Intelligenza artificiale: minacce di criminalità informatica in aumento! Scopri lo stato scioccante delle cose e le prospettive allarmanti
I criminali informatici sfruttano l’intelligenza artificiale per i loro attacchi
I criminali informatici hanno trovato un nuovo strumento per sferrare i loro attacchi in modo più efficace e credibile: l’intelligenza artificiale (AI). L’uso dell’intelligenza artificiale generativa, reso popolare dal chatbot ChatGPT, si sta diffondendo nel mondo del crimine informatico, consentendo ai criminali di aggiornare i propri strumenti e rendere i propri attacchi più sofisticati.

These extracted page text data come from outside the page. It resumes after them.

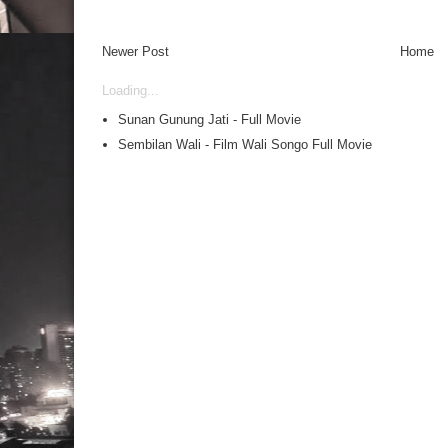
Newer Post
Home
Loading...
Sunan Gunung Jati - Full Movie
Sembilan Wali - Film Wali Songo Full Movie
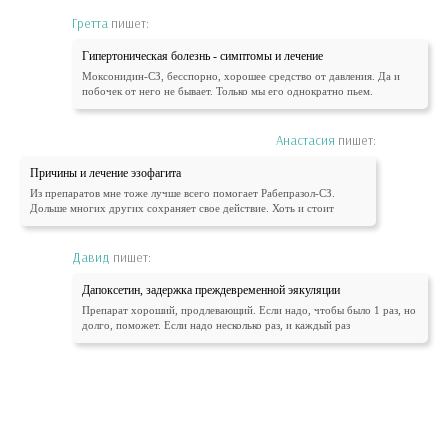
Гретта
пишет:
Гипертоническая болезнь - симптомы и лечение
Моксонидин-СЗ, бесспорно, хорошее средство от давления. Да и
побочек от него не бывает. Только мы его однократно пьем.
Анастасия
пишет:
Причины и лечение эзофагита
Из препаратов мне тоже лучше всего помогает Рабепразол-СЗ.
Дольше многих других сохраняет свое действие. Хоть и стоит
Давид
пишет:
Дапоксетин, задержка преждевременной эякуляции
Препарат хороший, продлевающий. Если надо, чтобы было 1 раз, но
долго, поможет. Если надо несколько раз, и каждый раз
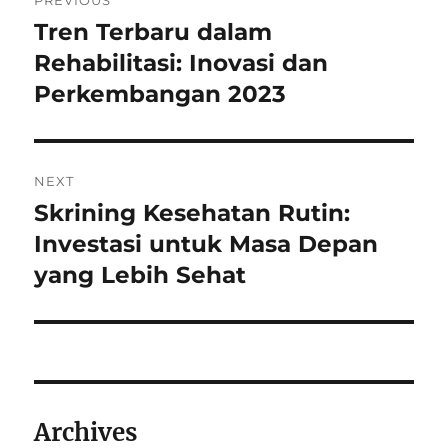
PREVIOUS
navigation
Tren Terbaru dalam
Previous
post:
Rehabilitasi: Inovasi dan
Perkembangan 2023
NEXT
Skrining Kesehatan Rutin:
Next
post:
Investasi untuk Masa Depan
yang Lebih Sehat
Archives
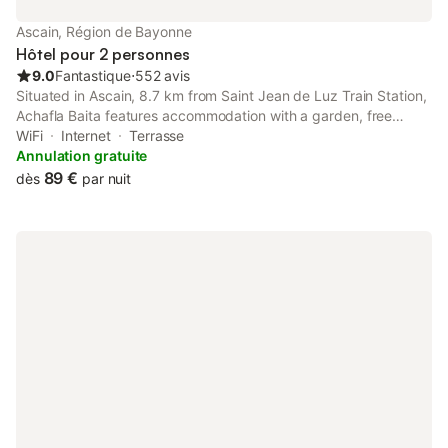
Ascain, Région de Bayonne
Hôtel pour 2 personnes
9.0
Fantastique
⋅
552 avis
Situated in Ascain, 8.7 km from Saint Jean de Luz Train Station,
Achafla Baita features accommodation with a garden, free
private parking, a shared lounge and a terrace. This 2-star hotel
WiFi
Internet
Terrasse
offers free WiFi. The property is non-smoking and is set 8.
Annulation gratuite
89 €
dès
par nuit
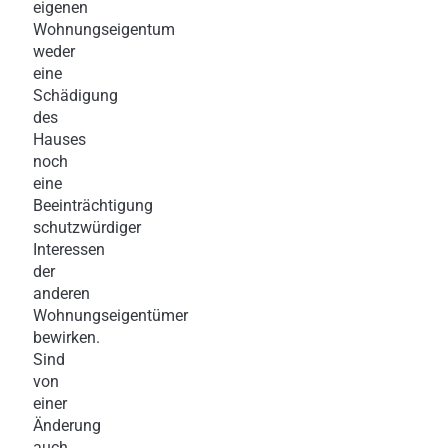
eigenen
Wohnungseigentum
weder
eine
Schädigung
des
Hauses
noch
eine
Beeinträchtigung
schutzwürdiger
Interessen
der
anderen
Wohnungseigentümer
bewirken.
Sind
von
einer
Änderung
auch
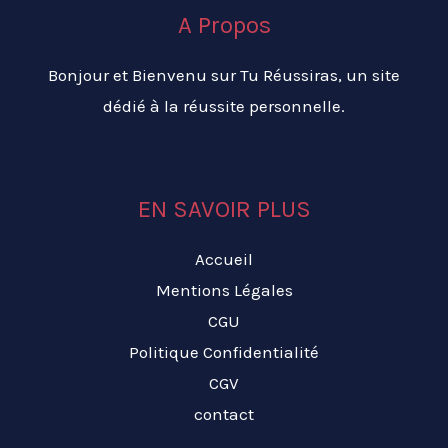
A Propos
Bonjour et Bienvenu sur Tu Réussiras, un site
dédié à la réussite personnelle.
EN SAVOIR PLUS
Accueil
Mentions Légales
CGU
Politique Confidentialité
CGV
contact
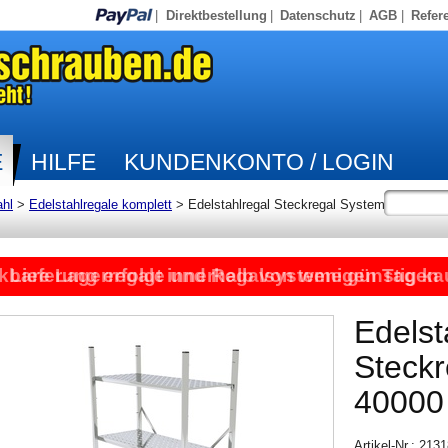
|
Direktbestellung
|
Datenschutz
|
AGB
|
Refer
E
HILFE
KUNDENKONTO / LOGIN
ahl
>
Edelstahlregale komplett
>
Edelstahlregal Steckregal System
kbare Lagerregale und Regalsysteme günstig ka
Lieferung erfolgt innerhalb von wenigen Tagen
Edelst
Steck
40000
Artikel-Nr.: 21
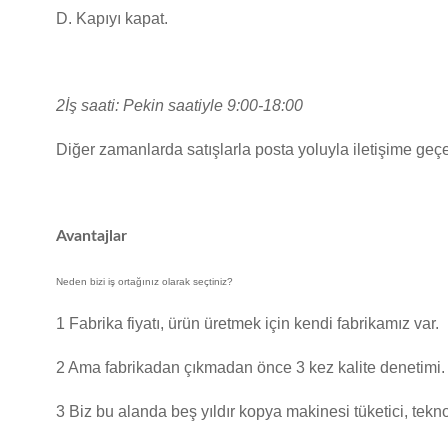
D. Kapıyı kapat.
2İş saati: Pekin saatiyle 9:00-18:00
Diğer zamanlarda satışlarla posta yoluyla iletişime geçeb
Avantajlar
Neden bizi iş ortağınız olarak seçtiniz?
1 Fabrika fiyatı, ürün üretmek için kendi fabrikamız var.
2 Ama fabrikadan çıkmadan önce 3 kez kalite denetimi.
3 Biz bu alanda beş yıldır kopya makinesi tüketici, teknol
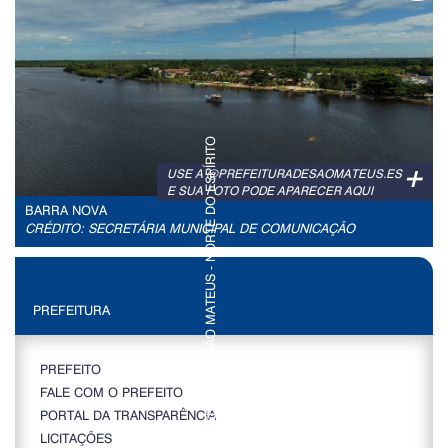
+
USE A @PREFEITURADESAOMATEUS.ES
E SUA FOTO PODE APARECER AQUI
BARRA NOVA
CRÉDITO: SECRETÁRIA MUNICIPAL DE COMUNICAÇÃO
PREFEITURA
PREFEITO
FALE COM O PREFEITO
PORTAL DA TRANSPARÊNCIA
LICITAÇÕES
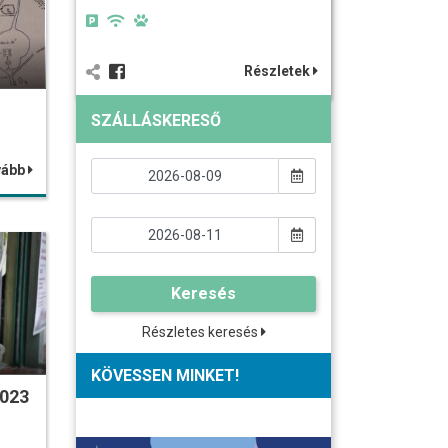
Részletek
SZÁLLÁSKERESŐ
vább
Keresés
Részletes keresés
KÖVESSEN MINKET!
2023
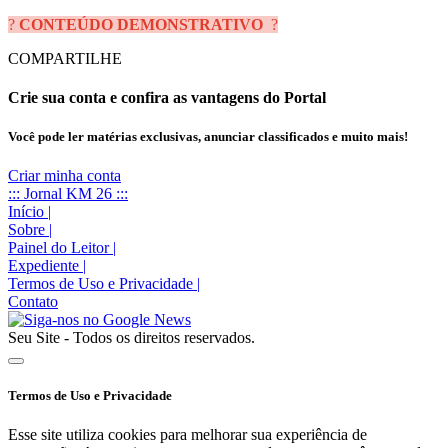
?
CONTEÚDO DEMONSTRATIVO
?
COMPARTILHE
Crie sua conta e confira as vantagens do Portal
Você pode ler matérias exclusivas, anunciar classificados e muito mais!
Criar minha conta
::: Jornal KM 26 :::
Início
|
Sobre
|
Painel do Leitor
|
Expediente
|
Termos de Uso e Privacidade
|
Contato
Seu Site - Todos os direitos reservados.
Termos de Uso e Privacidade
Esse site utiliza cookies para melhorar sua experiência de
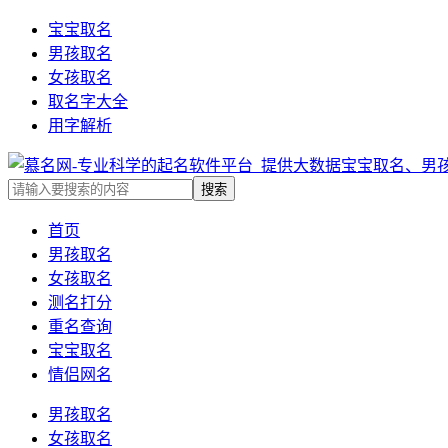
宝宝取名
男孩取名
女孩取名
取名字大全
用字解析
首页
男孩取名
女孩取名
测名打分
重名查询
宝宝取名
情侣网名
男孩取名
女孩取名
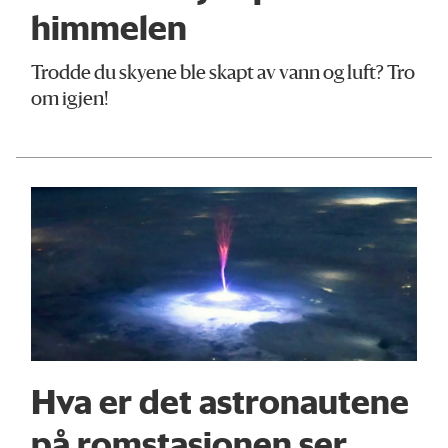
himmelen
Trodde du skyene ble skapt av vann og luft? Tro
om igjen!
Hva er det astronautene
på romstasjonen ser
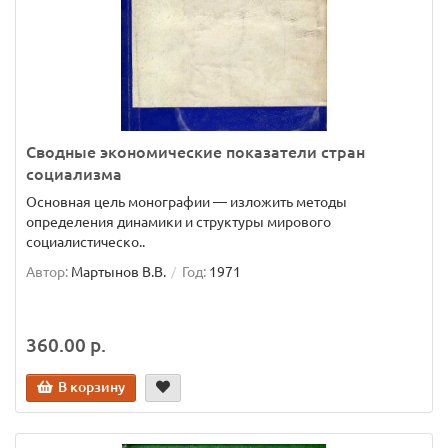
Сводные экономические показатели стран
социализма
Основная цель монографии — изложить методы
определения динамики и структуры мирового
социалистическо..
Автор:
Мартынов В.В.
Год:
1971
360.00 р.
В корзину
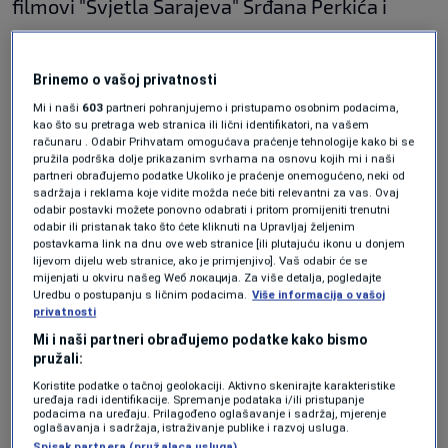
filmovi "Svjetla Sarajeva" Srđana Perkića i
"Skroz Sarajevo", Nenada Đurića.
Brinemo o vašoj privatnosti
Sva tri filma premijerno su prikazana u
Mi i naši
603
partneri pohranjujemo i pristupamo osobnim podacima,
kao što su pretraga web stranica ili lični identifikatori, na vašem
programima Sarajevo Film Festivala i na BH
računaru . Odabir Prihvatam omogućava praćenje tehnologije kako bi se
pružila podrška dolje prikazanim svrhama na osnovu kojih mi i naši
Film Programu Udruženja filmskih radnika BiH
partneri obrađujemo podatke Ukoliko je praćenje onemogućeno, neki od
sadržaja i reklama koje vidite možda neće biti relevantni za vas. Ovaj
u augustu 2022.
odabir postavki možete ponovno odabrati i pritom promijeniti trenutni
odabir ili pristanak tako što ćete kliknuti na Upravljaj željenim
postavkama link na dnu ove web stranice [ili plutajuću ikonu u donjem
Tokom pet dana publika Tuzla film festivala
lijevom dijelu web stranice, ako je primjenjivo]. Vaš odabir će se
mijenjati u okviru našeg Wеб локација. Za više detalja, pogledajte
imala je priliku pogledati 135 filmova, te
Uredbu o postupanju s ličnim podacima.
Više informacija o vašoj
privatnosti
prisustvovati radionicama s filmskim
Mi i naši partneri obrađujemo podatke kako bismo
profesionalcima pod nazivom “Tuzla Grad
pružali:
Filmske Kulture”.
Koristite podatke o tačnoj geolokaciji. Aktivno skenirajte karakteristike
uređaja radi identifikacije. Spremanje podataka i/ili pristupanje
podacima na uređaju. Prilagođeno oglašavanje i sadržaj, mjerenje
oglašavanja i sadržaja, istraživanje publike i razvoj usluga.
Spisak partnera (pružalaca usluga)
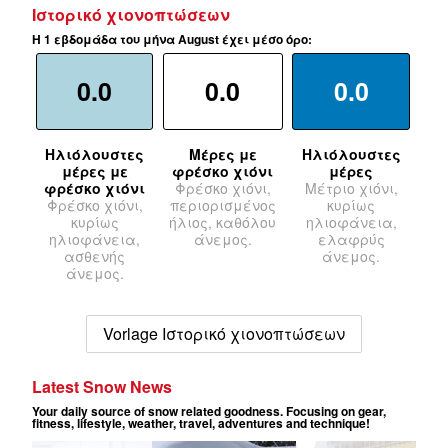
Ιστορικό χιονοπτώσεων
Η 1 εβδομάδα του μήνα August έχει μέσο όρο:
0.0
0.0
0.0
Ηλιόλουστες
Μέρες με
Ηλιόλουστες
μέρες με
φρέσκο χιόνι
μέρες
φρέσκο χιόνι
Φρέσκο χιόνι,
Μέτριο χιόνι,
Φρέσκο χιόνι,
περιορισμένος
κυρίως
κυρίως
ήλιος, καθόλου
ηλιοφάνεια,
ηλιοφάνεια,
άνεμος.
ελαφρύς
ασθενής
άνεμος.
άνεμος.
Vorlage Ιστορικό χιονοπτώσεων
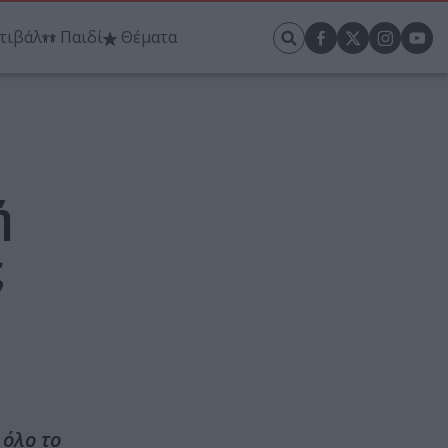
τιβάλ
Παιδί
Θέματα
ή
ς
 όλο το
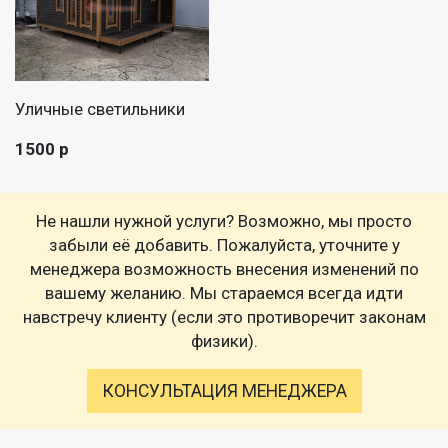
Уличные светильники
1500 р
Не нашли нужной услуги? Возможно, мы просто
забыли её добавить. Пожалуйста, уточните у
менеджера возможность внесения изменений по
вашему желанию. Мы стараемся всегда идти
навстречу клиенту (если это противоречит законам
физики).
КОНСУЛЬТАЦИЯ МЕНЕДЖЕРА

L’intelligenza artificiale rende i criminali informatici più efficienti e credibili
La democratizzazione dell’intelligenza artificiale tra i criminali informatici li rende più efficaci e credibili. I metodi utilizzati da questi criminali rimangono gli stessi, ma il volume e la capacità di persuasione degli attacchi aumentano notevolmente. Ad esempio, le e-mail di phishing stanno diventando più sofisticate ed evitano grossolani errori di sintassi o ortografia. I truffatori adattano il loro linguaggio e utilizzano contesti appropriati per convincere le persone a fare clic su collegamenti o siti discutibili.
IA generativa per creare malware personalizzati
L’intelligenza artificiale generativa può anche essere utilizzata in modo improprio per creare malware personalizzato, sfruttando vulnerabilità note nei programmi informatici. Programmi come ThreatGPT, WormGPT e FraudGPT stanno crescendo nella Darknet e guadagnando popolarità tra gli autori malintenzionati. Gli hacker utilizzano l’intelligenza artificiale anche per ordinare e sfruttare grandi quantità di dati dopo essersi infiltrati in un sistema informatico, consentendo loro di massimizzare i profitti prendendo di mira le informazioni più rilevanti.
L’intelligenza artificiale nella truffa presidenziale e nel ransomware
L’intelligenza artificiale viene utilizzata anche nella truffa presidenziale, in cui gli hacker raccolgono informazioni sui dirigenti dell’azienda per autorizzare trasferimenti fraudolenti. Grazie a generatori audio “deepfake”, possono imitare perfettamente le voci dei manager per impartire ordini di trasferimento. Inoltre, il ransomware utilizza già l’intelligenza artificiale per modificare il proprio codice ed eludere il rilevamento da parte degli strumenti di sicurezza. Anche la tecnica del vishing, con cui un finto banchiere richiede un trasferimento di denaro, potrebbe essere migliorata utilizzando l’intelligenza artificiale.
Contenuti sintetici generati dall’intelligenza artificiale per ingannare, molestare o estorcere
La polizia britannica ha già segnalato casi in cui contenuti sintetici generati dall’intelligenza artificiale sono stati utilizzati per ingannare, molestare o estorcere vittime. Sebbene i primi casi in Francia non siano stati registrati ufficialmente, permangono dubbi sull’utilizzo dell’IA da parte dei criminali.
La necessità della regola “zero trust”.
Di fronte a queste nuove minacce è fondamentale applicare la regola dello “zero trust” in materia di cybersecurity e AI. Non dobbiamo fidarci di alcun elemento a priori e mettere in atto misure di protezione adeguate per contrastare questi attacchi. Gli hacker più attivi sono generalmente reti ben organizzate dell’Europa dell’Est, ma non vanno trascurati gli hacker statali provenienti da paesi marginali.
Conclusione
In conclusione, lo sfruttamento dell’intelligenza artificiale da parte dei criminali informatici rappresenta una minaccia crescente. Usano questa tecnologia per migliorare le loro tecniche ed effettuare attacchi più credibili. È quindi fondamentale restare vigili e adottare adeguate misure di protezione per contrastare queste nuove forme di criminalità informatica.